A suite of remarkable tools are allowing neuroscientists to see the brain in new ways, and to ask—and answer—questions they could only dream about just a few years ago. These new tools, with names like CLARITY, optogenetics and ArcLight, were on display recently at two events hosted by the Kavli Institute for Neuroscience at Yale: The Goldman-Rakic NARSAD Distinguished Lecture and the 2014 Kavli Workshop.

Goldman-Rakic NARSAD Distinguished Lecture

The first event brought to campus Stanford neuroscientist Karl Deisseroth, who, last year, unveiled CLARITY, a technique that renders brain tissue transparent. A feat of chemical engineering, CLARITY creates a three-dimensional brain with all its wiring intact and visible, and may help neuroscientists develop a detailed map of the nervous system. Deisseroth also helped develop optogenetics, a powerful cell manipulation technique that allows researchers to control the activity of individual nerve cells using a beam of light.

Last October, Deisseroth was awarded the 2013 Goldman-Rakic Prize in Cognitive Neuroscience Research, which was established to honor the pioneering Yale neurobiologist Patricia Goldman-Rakic, who died in 2003. He spoke to an audience of 300 at the Yale School of Medicine about the development of CLARITY, and his laboratory’s efforts to develop better ways to image “clarified” tissue and manage the “data explosion” such whole-brain imaging tools generate. He also introduced the audience to a technique for monitoring the activity of long-range neural projections, which underlie complex behaviors, in live mice. He calls the new method “fiber photometry” because it uses photons to track neural activity.
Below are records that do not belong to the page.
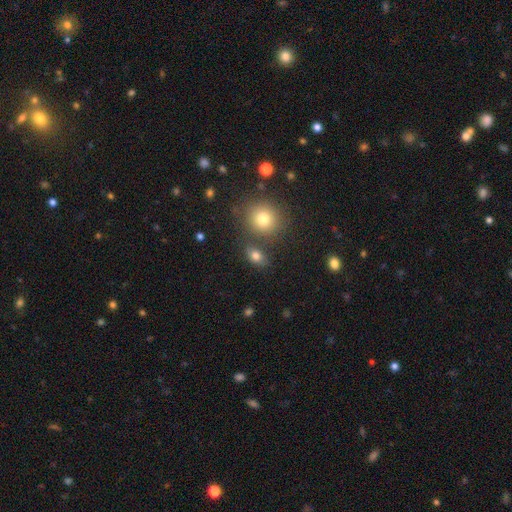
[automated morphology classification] Smooth or featured: smooth — 77% (star or artifact — 13%)
How rounded: in between — 72% (round — 26%)
Merging: none — 73% (minor disturbance — 12%)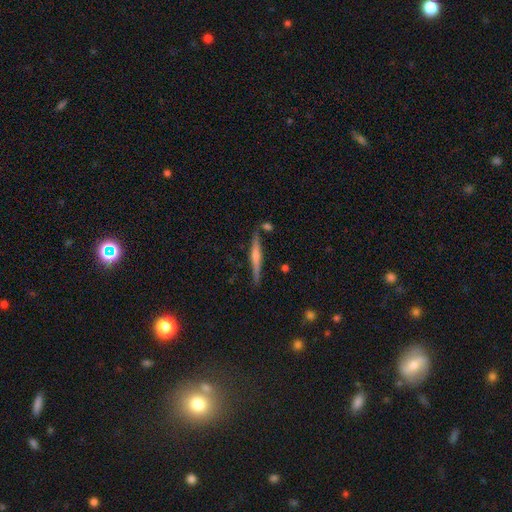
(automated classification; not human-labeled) This appears to be a featured or disk galaxy (75%) viewed edge-on (98%) with a rounded central bulge (75%). Merging: none (87%).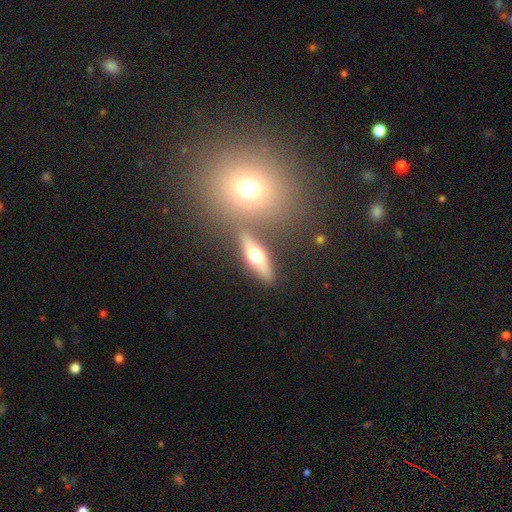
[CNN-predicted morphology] This appears to be a featured or disk galaxy (48%). Merging: none (77%).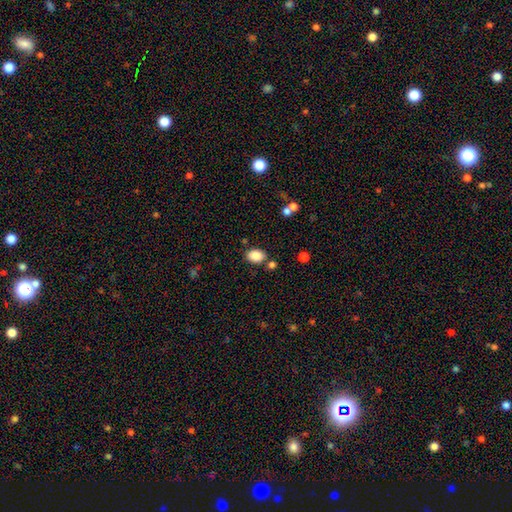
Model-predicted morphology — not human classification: Smooth or featured?
  - smooth: 87% *
  - star or artifact: 8%
  - featured or disk: 4%
How rounded?
  - in between: 82% *
  - round: 17%
  - cigar-shaped: 1%
Merging?
  - none: 79% *
  - minor disturbance: 11%
  - merger: 7%
  - major disturbance: 3%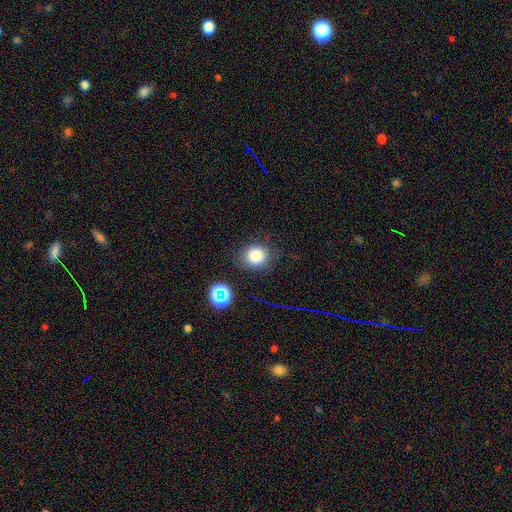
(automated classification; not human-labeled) Q: Smooth or featured?
A: smooth (81%); runner-up: star or artifact (14%)
Q: How rounded?
A: round (81%); runner-up: in between (18%)
Q: Merging?
A: none (80%); runner-up: minor disturbance (12%)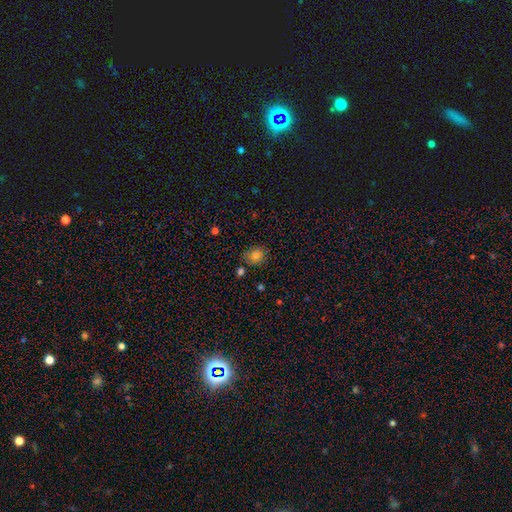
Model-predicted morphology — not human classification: This appears to be a smooth galaxy with no disk features (78%) that is round (65%). Merging: none (76%).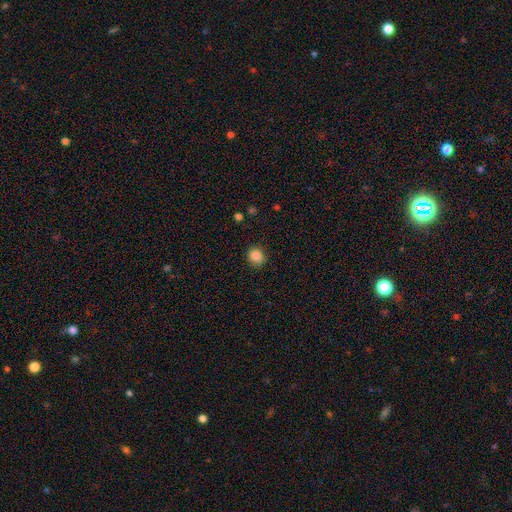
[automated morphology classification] The model was most divided on "how rounded": round: 80%, in between: 19%, cigar-shaped: 1%. More confident: merging — none (89%); smooth or featured — smooth (85%).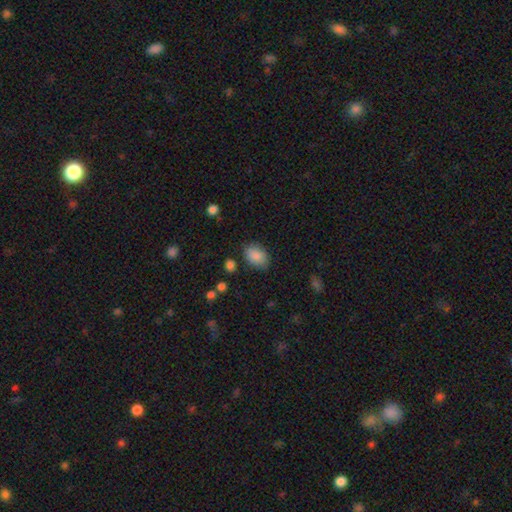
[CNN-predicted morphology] Overall: smooth (87%). How rounded: in between (81%). Merging: none (79%).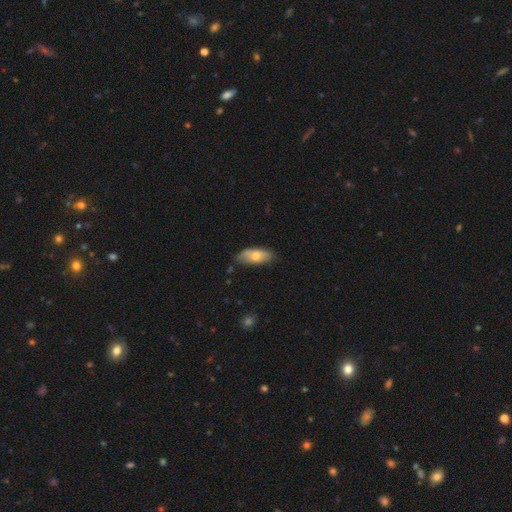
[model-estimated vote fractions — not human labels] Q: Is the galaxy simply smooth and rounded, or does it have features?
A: smooth — 69%.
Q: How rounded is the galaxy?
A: in between — 83%.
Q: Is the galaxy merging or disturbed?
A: none — 73%.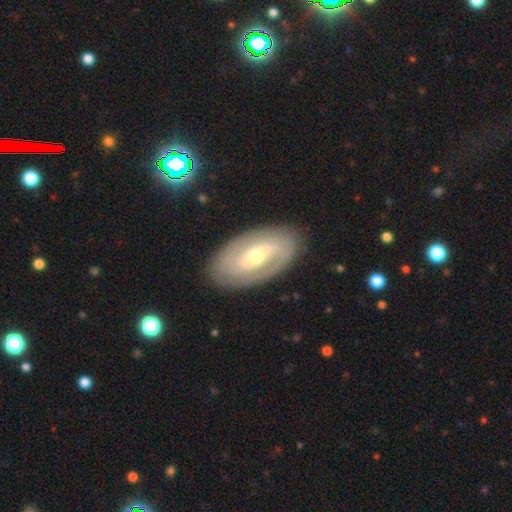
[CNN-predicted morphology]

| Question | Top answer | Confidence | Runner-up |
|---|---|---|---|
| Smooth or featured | featured or disk | 77% | smooth (17%) |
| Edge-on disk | no | 94% | yes (6%) |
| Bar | weak | 42% | no (32%) |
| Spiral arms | yes | 85% | no (15%) |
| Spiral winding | tight | 50% | medium (34%) |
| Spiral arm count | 2 | 65% | can't tell (21%) |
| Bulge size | moderate | 48% | small (47%) |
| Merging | none | 85% | minor disturbance (11%) |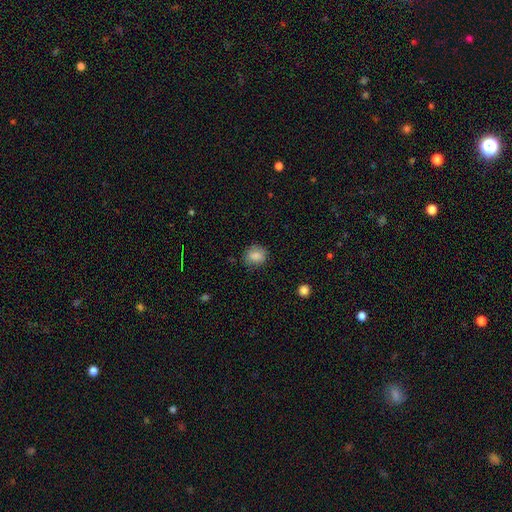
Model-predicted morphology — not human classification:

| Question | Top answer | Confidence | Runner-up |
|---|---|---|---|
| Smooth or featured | smooth | 85% | star or artifact (9%) |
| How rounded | round | 67% | in between (32%) |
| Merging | none | 80% | minor disturbance (15%) |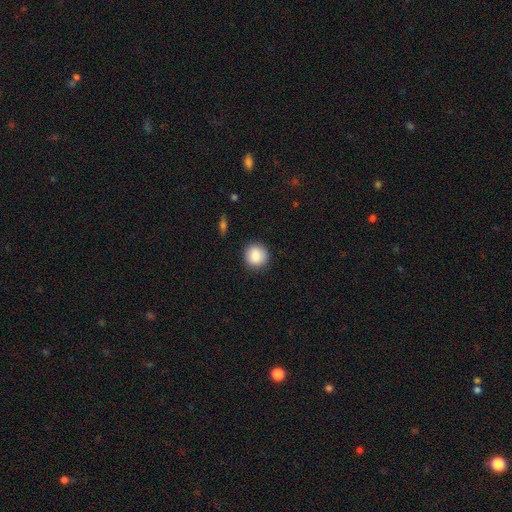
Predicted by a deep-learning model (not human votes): smooth-or-featured: smooth: 86% | star or artifact: 8% | featured or disk: 6%
  how-rounded: round: 92% | in between: 7% | cigar-shaped: 1%
  merging: none: 89% | minor disturbance: 8% | major disturbance: 2% | merger: 1%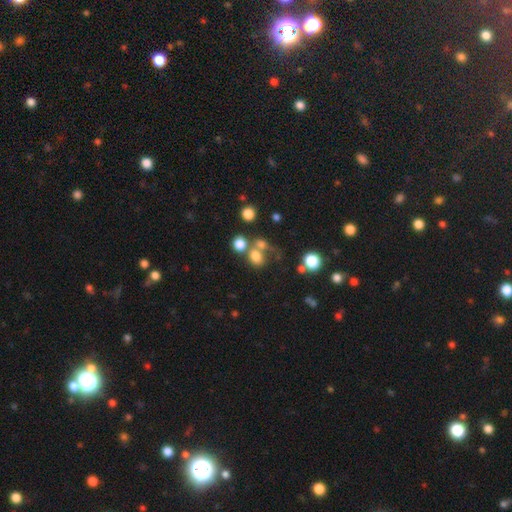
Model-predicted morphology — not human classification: This is likely a smooth galaxy (72%). How rounded: possibly round (59%). Merging: marginally none (41%).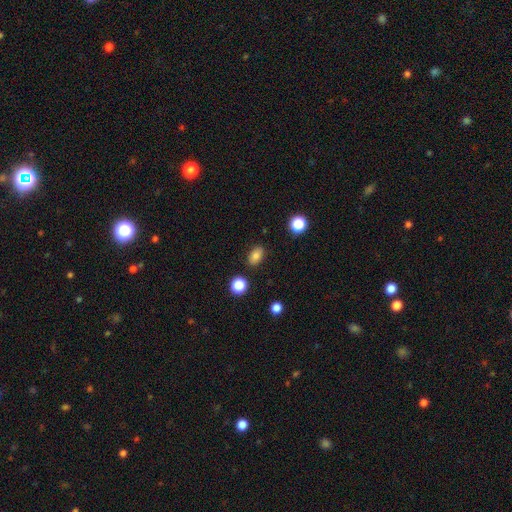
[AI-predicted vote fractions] A smooth galaxy with no disk features (83%) that is in between round and cigar-shaped (81%).

Vote fractions:
- Smooth or featured? smooth: 83% / star or artifact: 11% / featured or disk: 6%
- How rounded? in between: 81% / round: 17% / cigar-shaped: 2%
- Merging? none: 85% / minor disturbance: 10% / major disturbance: 3% / merger: 2%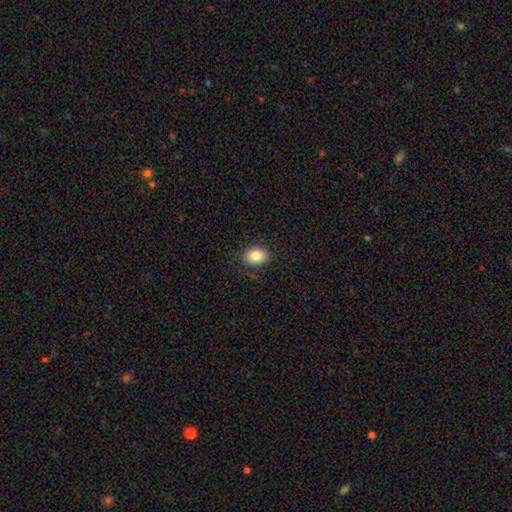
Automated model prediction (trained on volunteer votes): Smooth or featured? Predicted: smooth (p=0.84). How rounded? Predicted: in between (p=0.64). Merging? Predicted: none (p=0.86).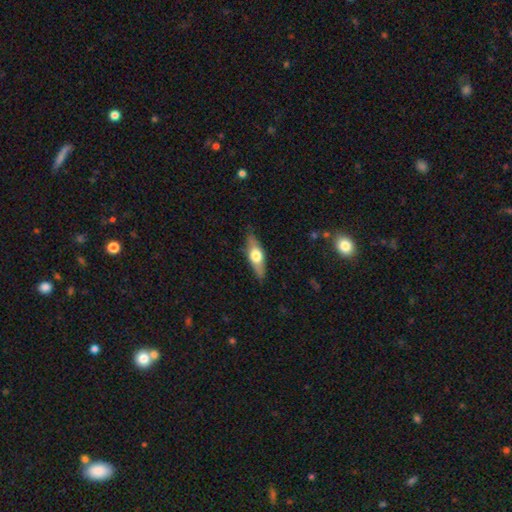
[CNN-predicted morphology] featured or disk 49%, smooth 45%, star or artifact 6%. Down the decision tree: merging — none (85%).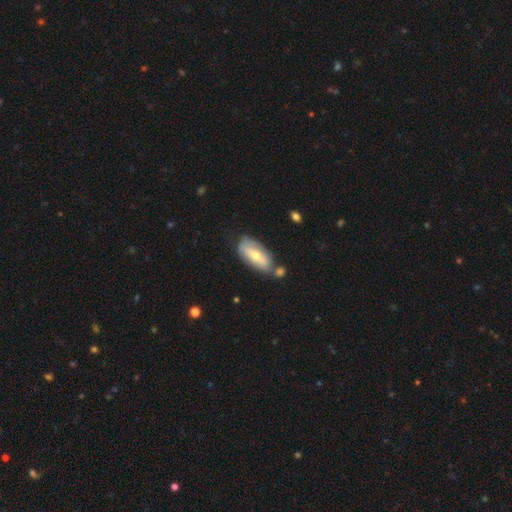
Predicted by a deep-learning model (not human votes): Smooth or featured? smooth (50%)
How rounded? in between (85%)
Merging? none (56%)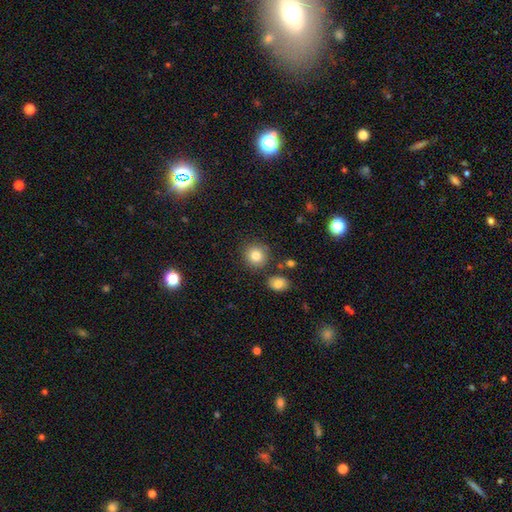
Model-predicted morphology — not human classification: smooth-or-featured: smooth: 83% | star or artifact: 10% | featured or disk: 7%
  how-rounded: round: 89% | in between: 11% | cigar-shaped: 1%
  merging: none: 83% | minor disturbance: 9% | merger: 5% | major disturbance: 3%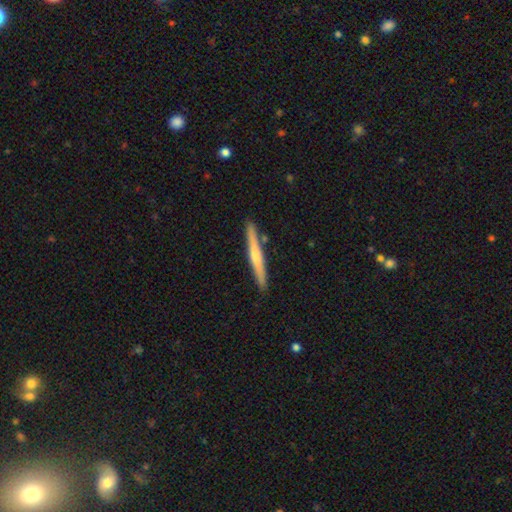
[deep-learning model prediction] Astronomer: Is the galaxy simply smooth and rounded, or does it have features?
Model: featured or disk — 49% (runner-up: smooth, 46%).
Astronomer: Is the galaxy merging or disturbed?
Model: none — 89%.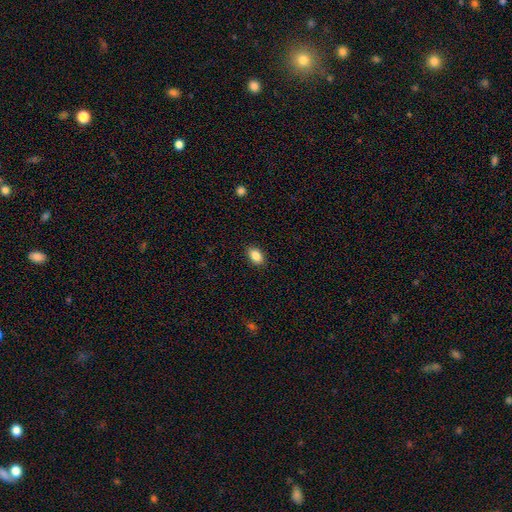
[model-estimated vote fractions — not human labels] Overall: smooth (87%). How rounded: in between (88%). Merging: none (89%).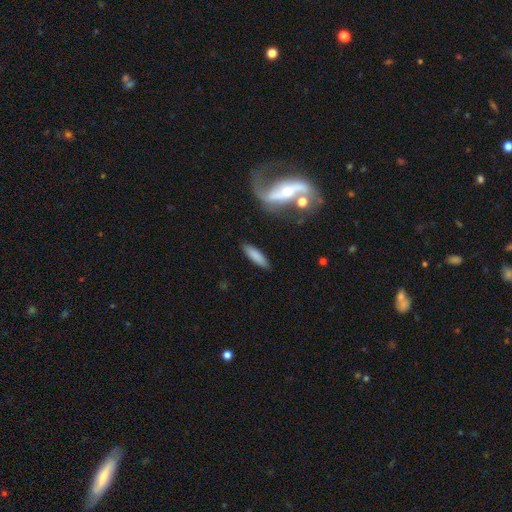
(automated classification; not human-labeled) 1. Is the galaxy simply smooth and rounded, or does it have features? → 81% smooth, 12% featured or disk, 7% star or artifact.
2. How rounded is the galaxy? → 60% cigar-shaped, 38% in between, 2% round.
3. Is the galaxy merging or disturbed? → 85% none, 9% minor disturbance, 3% major disturbance, 3% merger.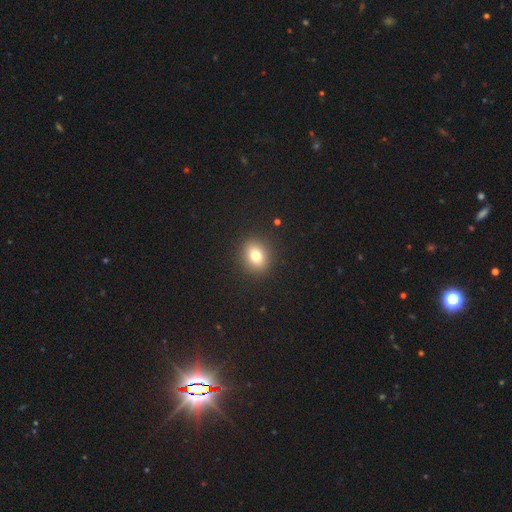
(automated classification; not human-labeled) A smooth galaxy with no disk features (77%) that is round (62%).

Vote fractions:
- Smooth or featured? smooth: 77% / star or artifact: 13% / featured or disk: 10%
- How rounded? round: 62% / in between: 37% / cigar-shaped: 1%
- Merging? none: 90% / minor disturbance: 6% / major disturbance: 2% / merger: 1%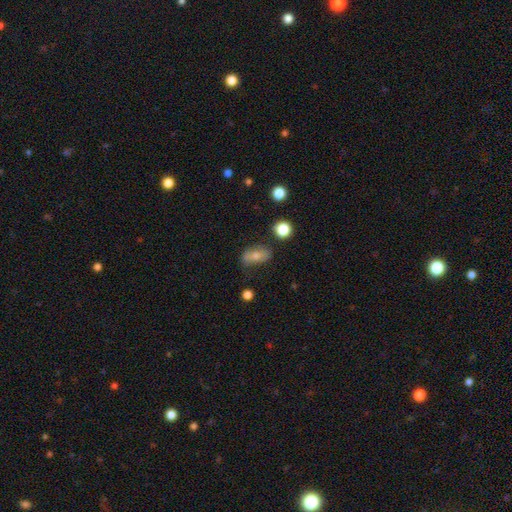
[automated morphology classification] smooth-or-featured: smooth: 65% | featured or disk: 24% | star or artifact: 10%
  how-rounded: in between: 83% | round: 13% | cigar-shaped: 4%
  merging: none: 63% | minor disturbance: 24% | major disturbance: 8% | merger: 6%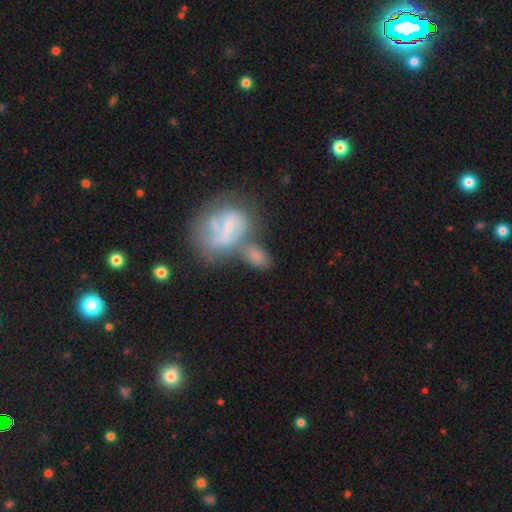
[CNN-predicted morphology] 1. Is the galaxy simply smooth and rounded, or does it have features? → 58% smooth, 31% featured or disk, 11% star or artifact.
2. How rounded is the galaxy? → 82% in between, 13% round, 5% cigar-shaped.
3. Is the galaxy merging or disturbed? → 43% merger, 31% none, 15% minor disturbance, 12% major disturbance.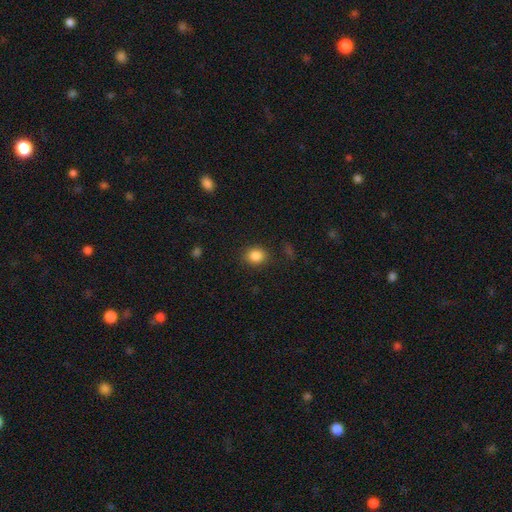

The lecture was followed by a working dinner at the home of the Kavli Institute's director, Pasko Rakic, with Deisseroth and a group of Kavli investigators. After dinner, Deisseroth gave an informal overview of President Obama’s BRAIN Initiative, a large-scale brain-mapping project, to which he is an advisor. This stimulated a lively discussion among the guests about the specific goals of the Initiative and how it may impact the future of neuroscience.

2014 Kavli Workshop

The next day, the Kavli Workshop on Multicellular Monitoring and Manipulation brought together five Yale neuroscientists who are developing and using new methods to study the activity of large groups of neurons.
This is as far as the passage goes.